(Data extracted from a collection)
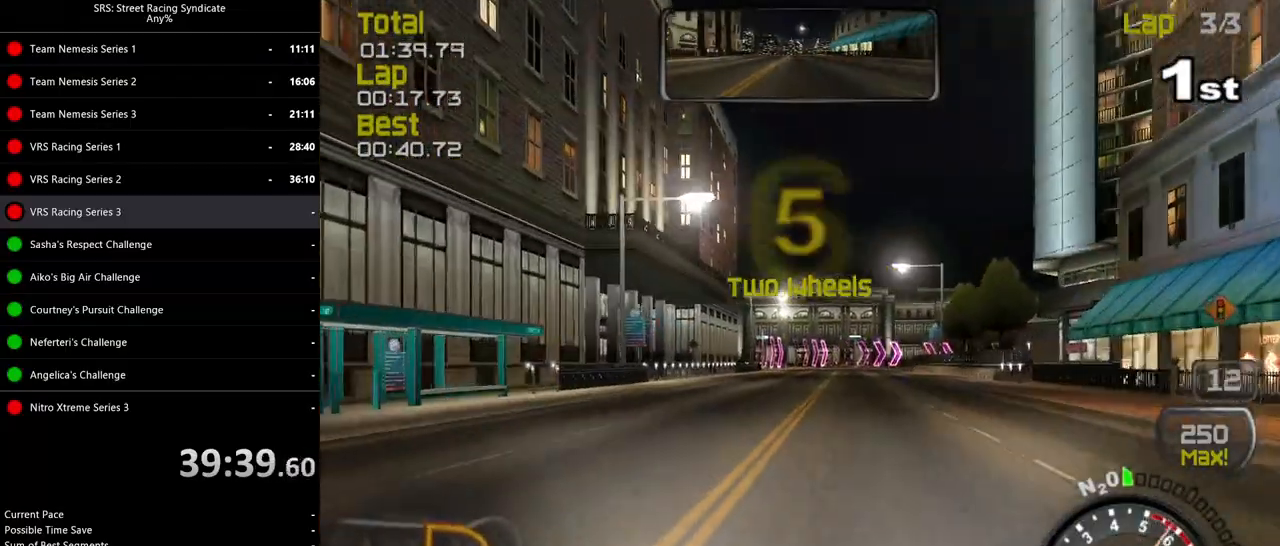
{"buttons": ["R2"], "left_stick": "center", "events": [[17, "left_stick", "center"]]}
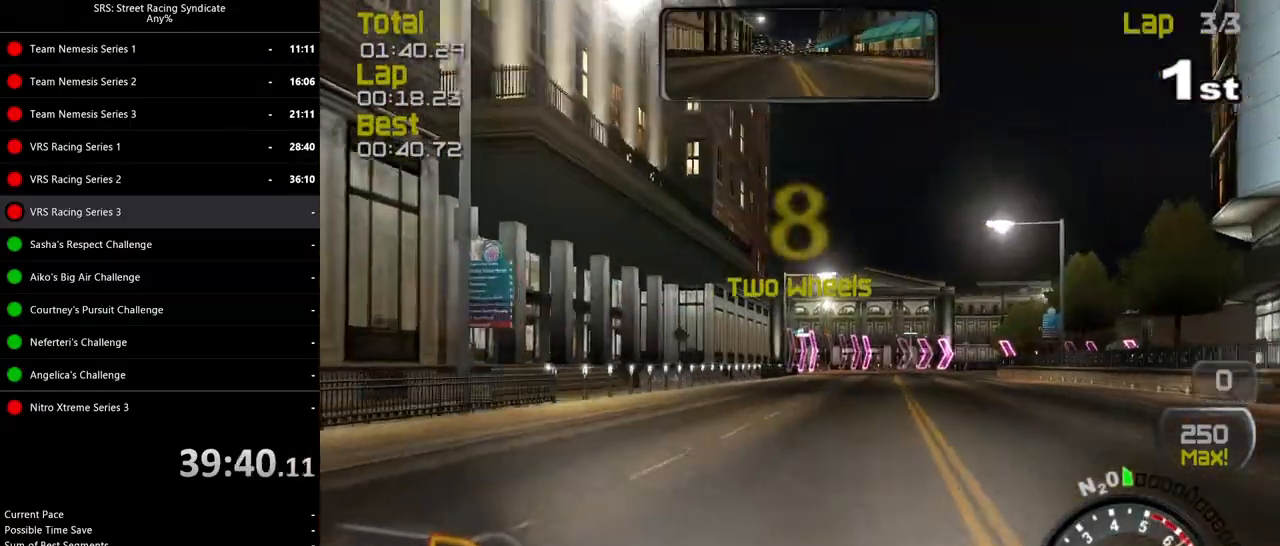
{"buttons": ["R2"], "left_stick": "right", "events": [[450, "left_stick", "right"]]}
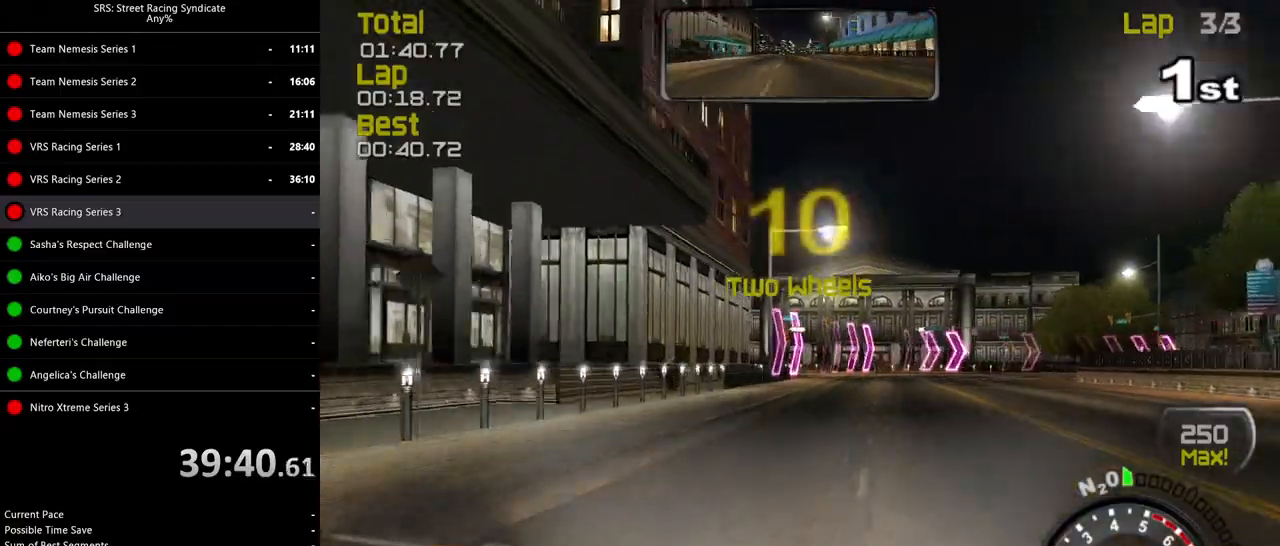
{"buttons": ["R2"], "left_stick": "right", "events": []}
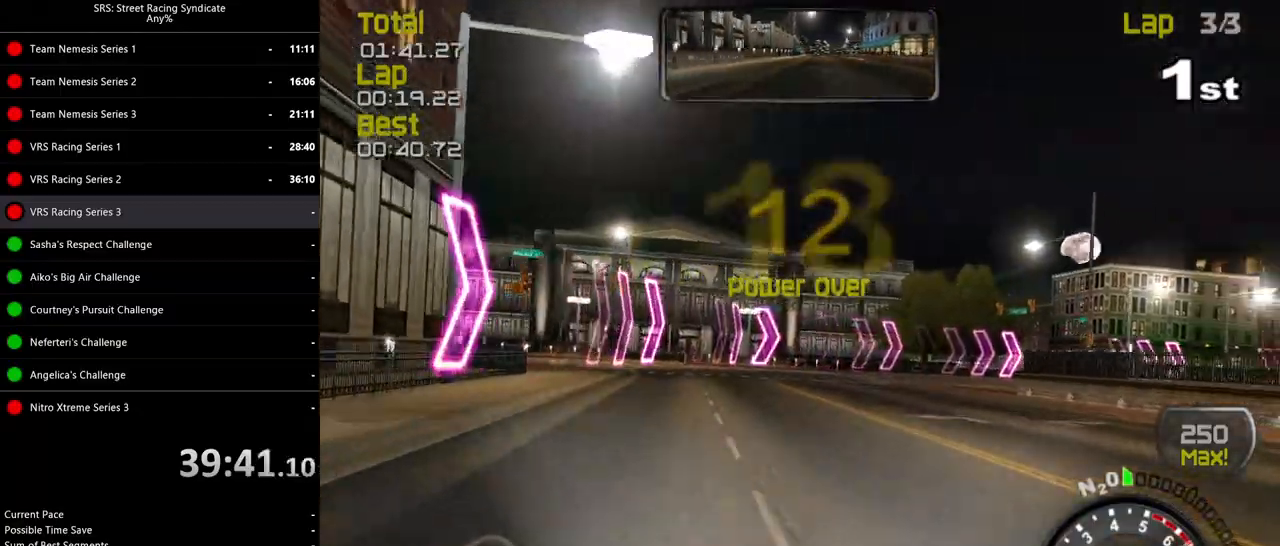
{"buttons": ["R2"], "left_stick": "right", "events": []}
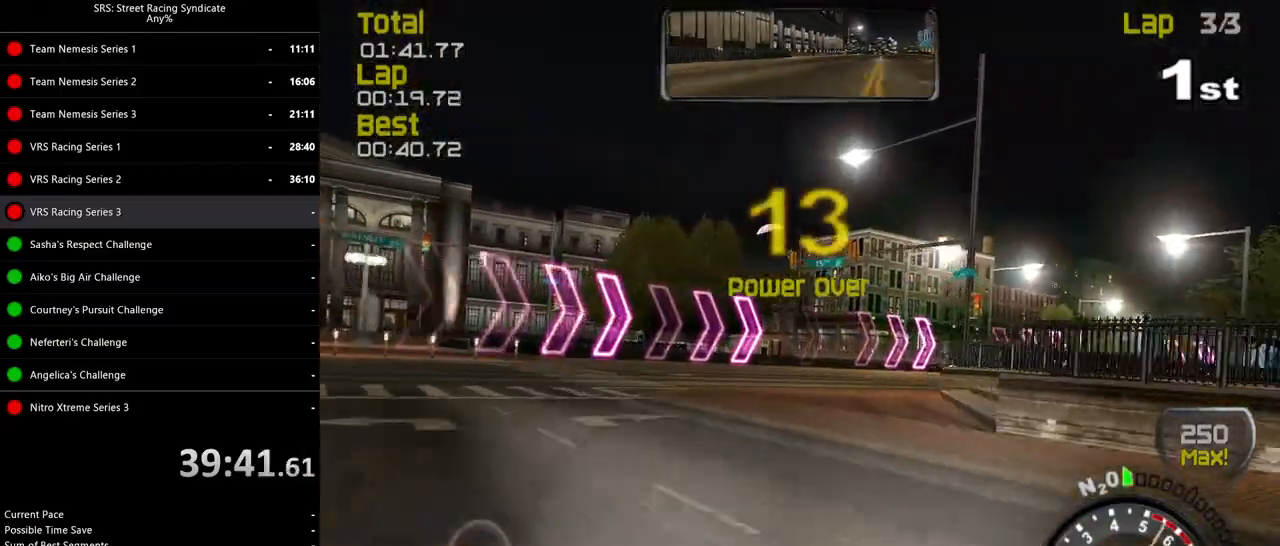
{"buttons": ["R2"], "left_stick": "right", "events": []}
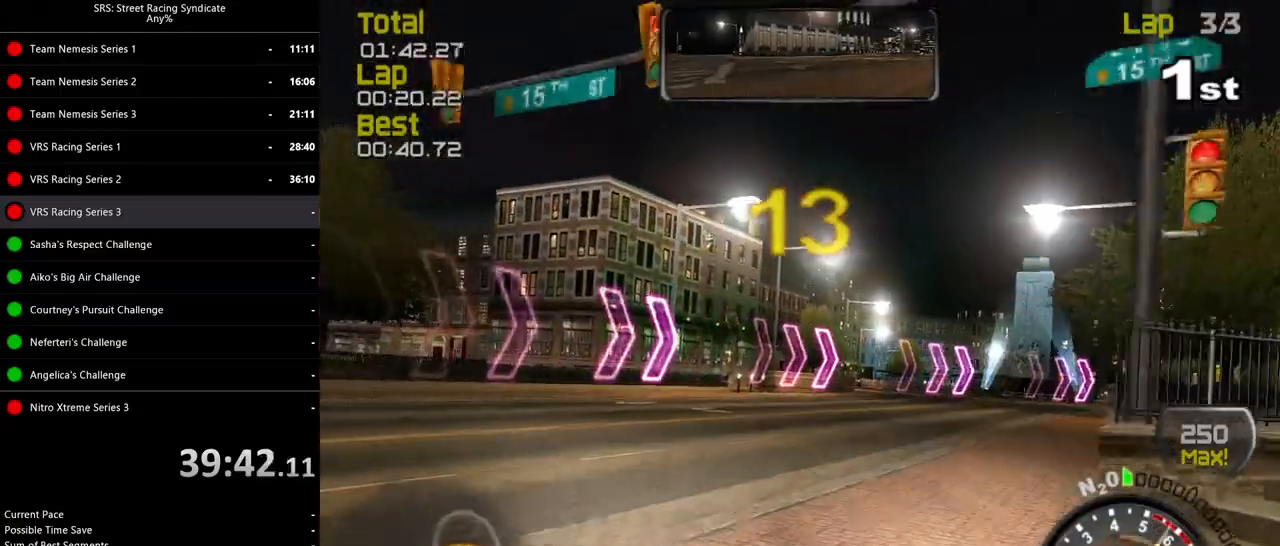
{"buttons": ["R2"], "left_stick": "right", "events": []}
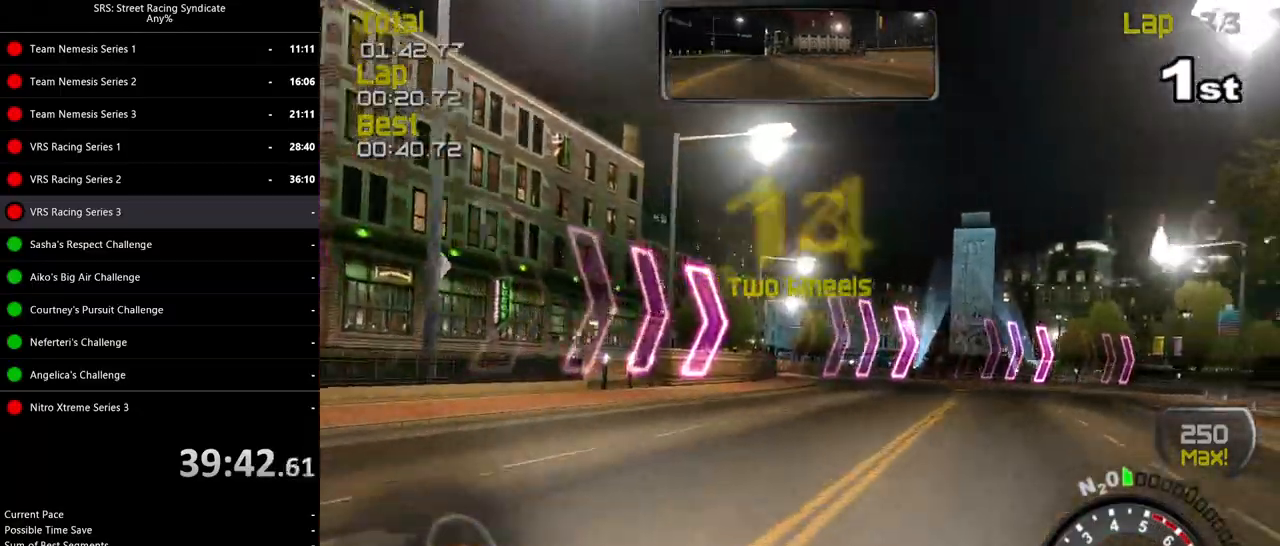
{"buttons": ["R2"], "left_stick": "up-right", "events": [[451, "left_stick", "up-right"]]}
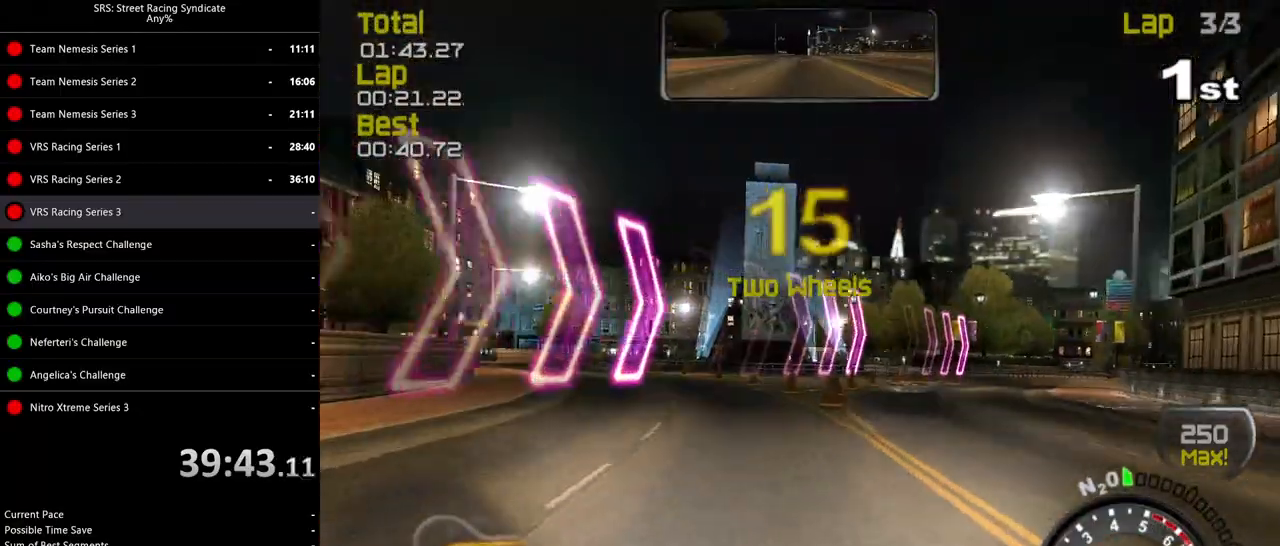
{"buttons": ["R2"], "left_stick": "right", "events": [[50, "left_stick", "right"]]}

• **Work instructions**: Would you return all of the data above word for word, omitting every picture?

• **Solution to this task**:
{"buttons": ["R2"], "left_stick": "center", "events": [[17, "left_stick", "center"]]}
{"buttons": ["R2"], "left_stick": "right", "events": [[450, "left_stick", "right"]]}
{"buttons": ["R2"], "left_stick": "right", "events": []}
{"buttons": ["R2"], "left_stick": "right", "events": []}
{"buttons": ["R2"], "left_stick": "right", "events": []}
{"buttons": ["R2"], "left_stick": "right", "events": []}
{"buttons": ["R2"], "left_stick": "up-right", "events": [[451, "left_stick", "up-right"]]}
{"buttons": ["R2"], "left_stick": "right", "events": [[50, "left_stick", "right"]]}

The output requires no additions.